BPDM was defined with BPMN in mind and integrates quite alot of the terminology already (Process, Activity, Gateway, etc). The terminology can be further aligned in BPMN 2, and where it can’t, BPMN is a specialization of BPDM. Having two similar metamodels adopted at OMG is a significant burden for everyone. Also see the comments at https://www.methodandstyle.com/2008/05/06/an-insiders-view-of-bpmn-20.
The BPMN metamodel needs abstractions because business modeling, and even process modeling, goes well beyond BPMN as a notation. A diagram-specific interchange format cannot meet the realities of a marketplace where BP, EA, and SOA methodologies are used together and will evolve over time. There are and will be other notations and other interchange formats.
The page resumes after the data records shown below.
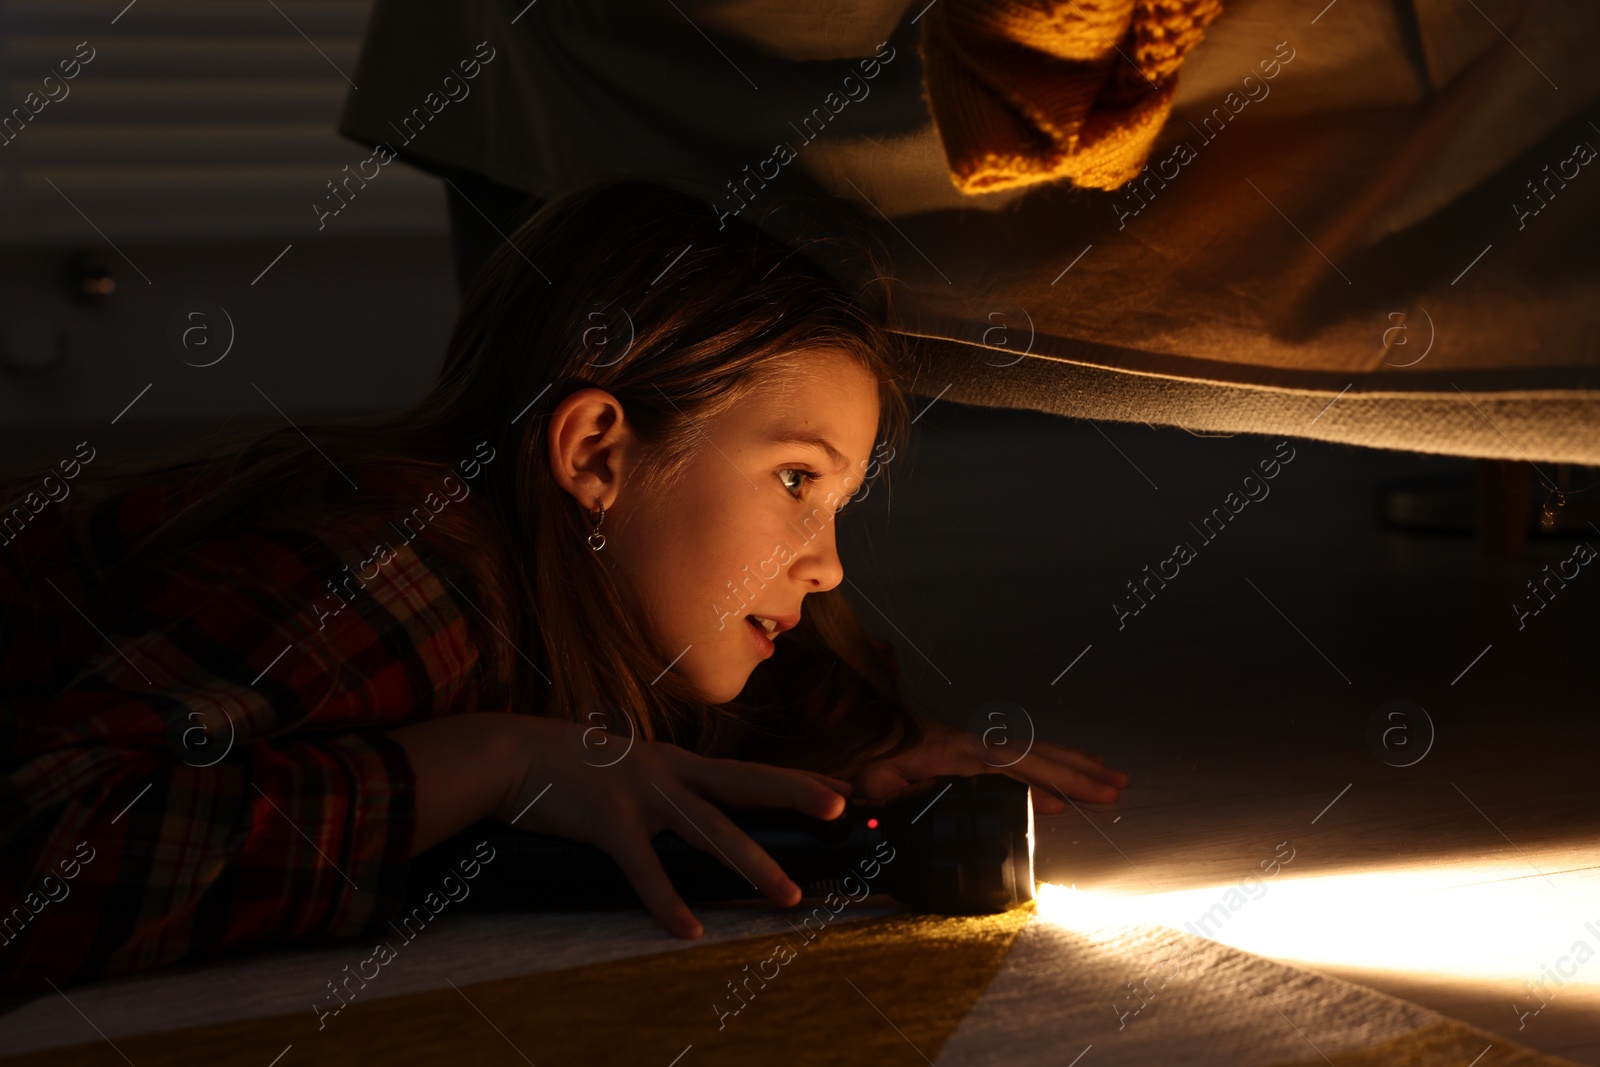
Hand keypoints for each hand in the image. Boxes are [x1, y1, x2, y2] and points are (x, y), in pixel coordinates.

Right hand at [496, 716, 851, 938]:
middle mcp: (668, 771)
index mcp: (675, 762)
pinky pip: (645, 870)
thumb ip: (660, 784)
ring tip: (786, 893)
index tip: (841, 785)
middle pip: (743, 782)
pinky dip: (668, 901)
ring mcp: (641, 794)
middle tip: (839, 807)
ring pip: (709, 829)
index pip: (747, 769)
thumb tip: (689, 808)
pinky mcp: (609, 821)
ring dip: (751, 862)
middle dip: (794, 793)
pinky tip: (688, 929)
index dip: (794, 778)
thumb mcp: (626, 766)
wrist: (510, 754)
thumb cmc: (567, 764)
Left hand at [846, 715, 1127, 813]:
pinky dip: (1050, 761)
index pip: (1010, 766)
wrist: (846, 725)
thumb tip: (889, 793)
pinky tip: (1067, 774)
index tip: (1076, 800)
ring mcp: (974, 745)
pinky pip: (1020, 754)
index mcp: (955, 753)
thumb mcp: (867, 774)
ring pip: (1032, 751)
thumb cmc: (859, 756)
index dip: (1045, 781)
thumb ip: (881, 785)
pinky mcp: (970, 749)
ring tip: (1111, 778)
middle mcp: (971, 744)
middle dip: (1077, 771)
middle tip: (1117, 786)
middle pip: (1033, 754)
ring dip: (1072, 764)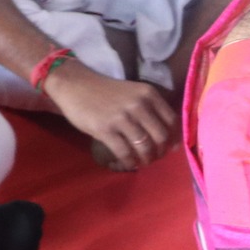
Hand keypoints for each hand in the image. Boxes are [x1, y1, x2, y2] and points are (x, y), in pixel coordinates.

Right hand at [41, 60, 176, 170]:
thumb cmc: (106, 92)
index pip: (172, 121)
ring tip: (144, 162)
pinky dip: (130, 162)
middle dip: (161, 151)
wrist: (74, 85)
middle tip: (156, 157)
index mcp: (149, 94)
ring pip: (145, 146)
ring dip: (147, 159)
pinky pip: (124, 152)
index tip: (170, 148)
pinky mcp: (105, 129)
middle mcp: (139, 105)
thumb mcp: (134, 93)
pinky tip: (129, 164)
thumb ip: (150, 110)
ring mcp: (122, 118)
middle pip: (161, 136)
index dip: (174, 138)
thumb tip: (167, 138)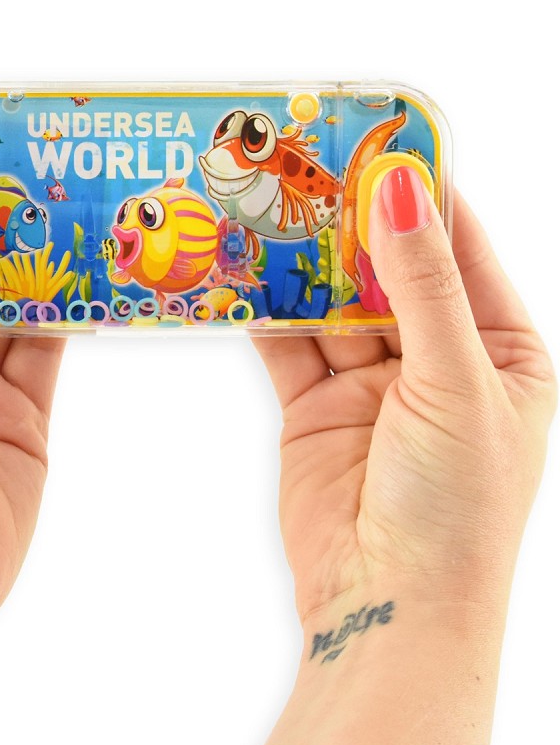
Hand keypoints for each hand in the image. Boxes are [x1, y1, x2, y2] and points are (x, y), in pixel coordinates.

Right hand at [252, 168, 555, 744]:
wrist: (386, 604)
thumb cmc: (453, 505)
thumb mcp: (455, 383)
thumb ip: (425, 287)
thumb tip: (404, 190)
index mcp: (498, 352)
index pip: (461, 251)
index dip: (423, 195)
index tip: (380, 140)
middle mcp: (434, 362)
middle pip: (388, 271)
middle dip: (349, 224)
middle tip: (307, 166)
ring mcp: (370, 384)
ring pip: (332, 304)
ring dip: (302, 264)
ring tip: (266, 208)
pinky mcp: (314, 407)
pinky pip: (289, 345)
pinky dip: (267, 311)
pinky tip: (244, 272)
It is the job of the notation to be user friendly and provide a specific view that is comfortable for its intended users. It is the job of the metamodel behind the view to capture the semantics of the many views required for realistic architecture efforts.
For perspective, let’s remember the market’s most immediate concern is diagrams and serialized interchange, not metamodels. We have a fully standardized metamodel that supports user-friendly XML documents via XSD, has a mapping to BPMN 1.x notation, and in the next BPMN 2 submission will capture purely graphical information such as activity positions. We can get to an interchange format much more quickly with a BPDM-based approach than waiting for an entirely new metamodel to be developed, mapped to XML and notation, integrated with graphical information, and worked through the standardization process.
Conrad, Cory, Fred
Conrad (et al),
This is a question, not a comment: With BPDM, does the BPMN serialization describe the semantic or the notation? E.g., Would the XML for an implicit parallel split (2 unconditional sequence flows out of an activity) be the same or different from the case of AND-split gateway? In your understanding would that apply also to the IBM-SAP-Oracle one or not?
–Bruce
Bruce,
> This is a question, not a comment: With BPDM, does the
> BPMN serialization describe the semantic or the notation?
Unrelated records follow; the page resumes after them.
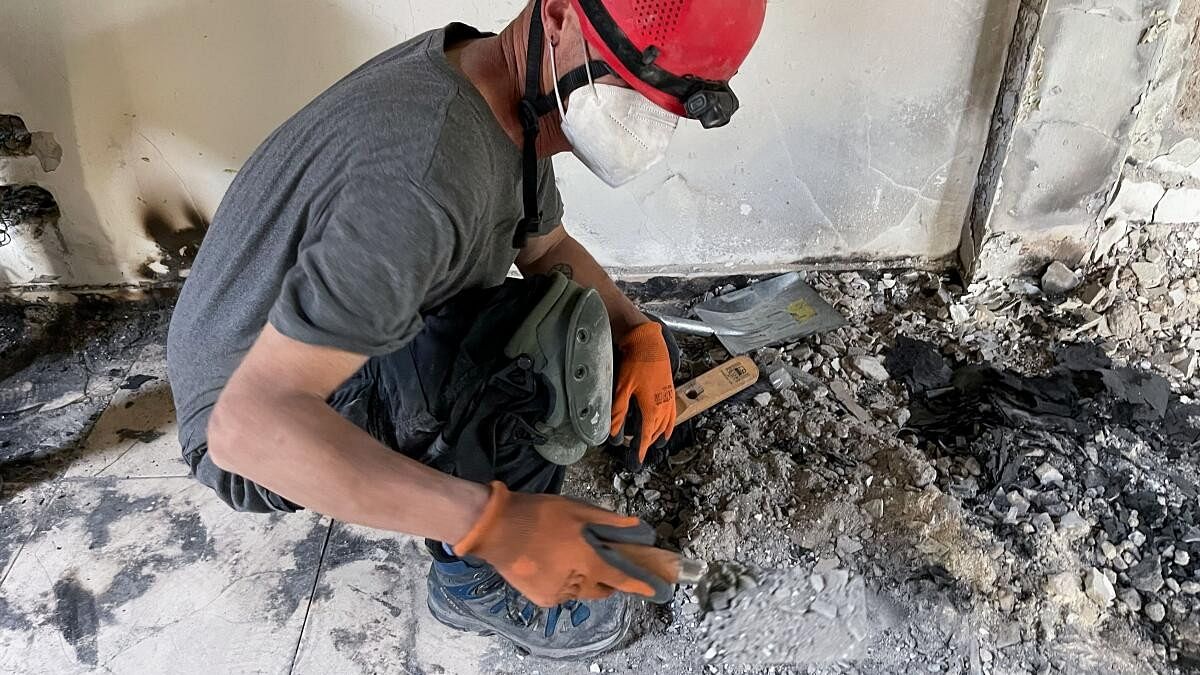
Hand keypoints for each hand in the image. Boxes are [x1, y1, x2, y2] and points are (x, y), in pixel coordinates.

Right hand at [452, 482, 675, 606]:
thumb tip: (636, 525)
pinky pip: (561, 594)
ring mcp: (557, 592)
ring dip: (583, 581)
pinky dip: (565, 584)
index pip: (620, 578)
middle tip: (604, 565)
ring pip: (580, 592)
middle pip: (601, 589)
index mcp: (587, 560)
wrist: (496, 528)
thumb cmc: (539, 514)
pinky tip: (554, 566)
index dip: (638, 585)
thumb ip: (607, 521)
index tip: (652, 590)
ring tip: (571, 559)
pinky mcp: (541, 598)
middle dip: (607, 582)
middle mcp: (575, 582)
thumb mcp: (576, 510)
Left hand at [610, 322, 676, 463]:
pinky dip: (669, 422)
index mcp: (652, 406)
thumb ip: (618, 411)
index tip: (637, 460)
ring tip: (656, 442)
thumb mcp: (622, 388)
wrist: (648, 341)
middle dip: (649, 442)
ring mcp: (669, 396)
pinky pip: (672, 412)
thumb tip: (613, 432)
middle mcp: (664, 404)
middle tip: (641, 451)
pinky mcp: (670, 389)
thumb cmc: (635, 362)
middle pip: (658, 430)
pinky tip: (666, 423)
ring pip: (667, 422)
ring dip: (661, 434)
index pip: (647, 434)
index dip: (641, 449)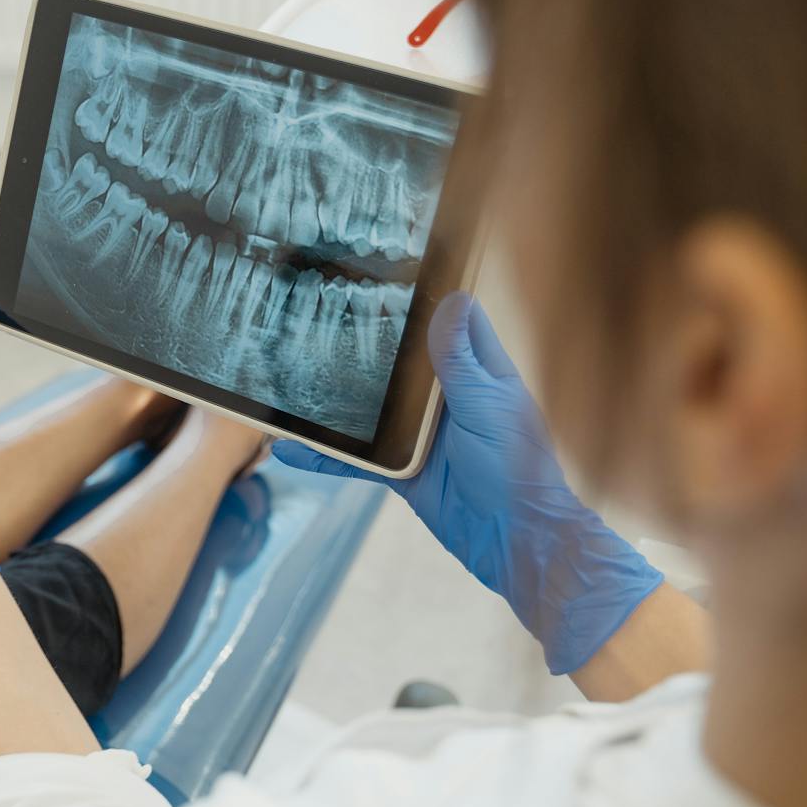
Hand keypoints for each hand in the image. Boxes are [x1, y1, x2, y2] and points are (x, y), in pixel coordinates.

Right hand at [274, 293, 661, 673]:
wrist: (514, 538)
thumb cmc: (516, 467)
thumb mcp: (486, 403)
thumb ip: (461, 358)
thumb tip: (452, 300)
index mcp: (479, 373)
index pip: (456, 322)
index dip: (433, 296)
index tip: (397, 268)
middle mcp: (449, 399)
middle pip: (405, 362)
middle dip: (372, 342)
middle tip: (325, 310)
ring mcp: (424, 436)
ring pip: (375, 409)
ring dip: (342, 400)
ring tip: (297, 373)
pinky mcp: (403, 470)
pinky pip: (359, 460)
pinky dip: (327, 457)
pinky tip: (291, 448)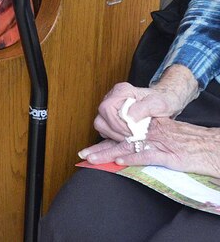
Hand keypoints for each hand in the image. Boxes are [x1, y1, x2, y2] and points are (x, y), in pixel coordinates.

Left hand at [79, 117, 219, 176]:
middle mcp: (148, 133)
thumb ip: (147, 139)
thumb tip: (128, 147)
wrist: (209, 147)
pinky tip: (118, 162)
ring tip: (92, 158)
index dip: (104, 140)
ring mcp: (157, 143)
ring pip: (127, 147)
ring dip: (108, 154)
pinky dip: (131, 159)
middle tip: (83, 154)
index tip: (89, 148)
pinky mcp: (167, 155)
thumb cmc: (188, 143)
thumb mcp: (165, 136)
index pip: (121, 133)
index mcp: (147, 128)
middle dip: (99, 148)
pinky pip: (145, 156)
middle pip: (119, 140)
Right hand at [93, 68, 197, 142]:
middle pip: (101, 118)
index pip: (107, 108)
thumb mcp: (159, 104)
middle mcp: (112, 97)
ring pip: (100, 124)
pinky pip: (105, 129)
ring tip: (130, 138)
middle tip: (132, 137)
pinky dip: (114, 136)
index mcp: (122, 91)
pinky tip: (127, 136)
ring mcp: (110, 107)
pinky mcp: (111, 117)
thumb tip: (128, 117)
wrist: (165, 102)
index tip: (132, 132)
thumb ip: (143, 108)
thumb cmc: (163, 101)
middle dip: (116, 132)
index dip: (117, 124)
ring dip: (114, 135)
Serialization would be the XML documents, is that what you mean? Serializations are inherently notational, because they capture the diagrams being interchanged. They use the most concrete concepts only, rather than abstractions.
Metamodels contain at least concrete concepts, because serializations conform to XSD or XMI generated from metamodels. Semantic metamodels, like BPDM, also include abstract concepts for semantic elements that are defined once and reused many times across the metamodel and in other metamodels. This facilitates uniform implementation and understanding of the specification, as well as integration with other tools in industrial, enterprise-wide architectures. This is critical for BPMN tools, since they need to work in a larger context of enterprise applications. The abstractions are not visible in the user’s XML documents, of course, because these are purely notational.
> E.g., Would the XML for an implicit parallel split (2
> unconditional sequence flows out of an activity) be the
> same or different from the case of AND-split gateway? In
> your understanding would that apply also to the
> IBM-SAP-Oracle one or not?
Both BPMN-S and IOS would capture the above cases differently, because metamodels must represent concrete concepts to support serialization. BPDM has the added benefit of providing abstractions of these concrete concepts, as described above. For example, BPDM has a single abstraction for the semantics that process definitions can occur (be performed/executed) many times. In the above cases, BPDM explicitly models that occurrences of the process (the individual performances/executions at certain times) will be linked to occurrences of other processes corresponding the activities connected by the gateways and sequence flows, and that the temporal order of these other occurrences will be as required by the gateways and sequence flows. Purely notational metamodels, such as IOS’, only represent that activities appear in the diagram, and have sequence flows and gateways between them. The meaning of this for actual occurrences left completely to textual description.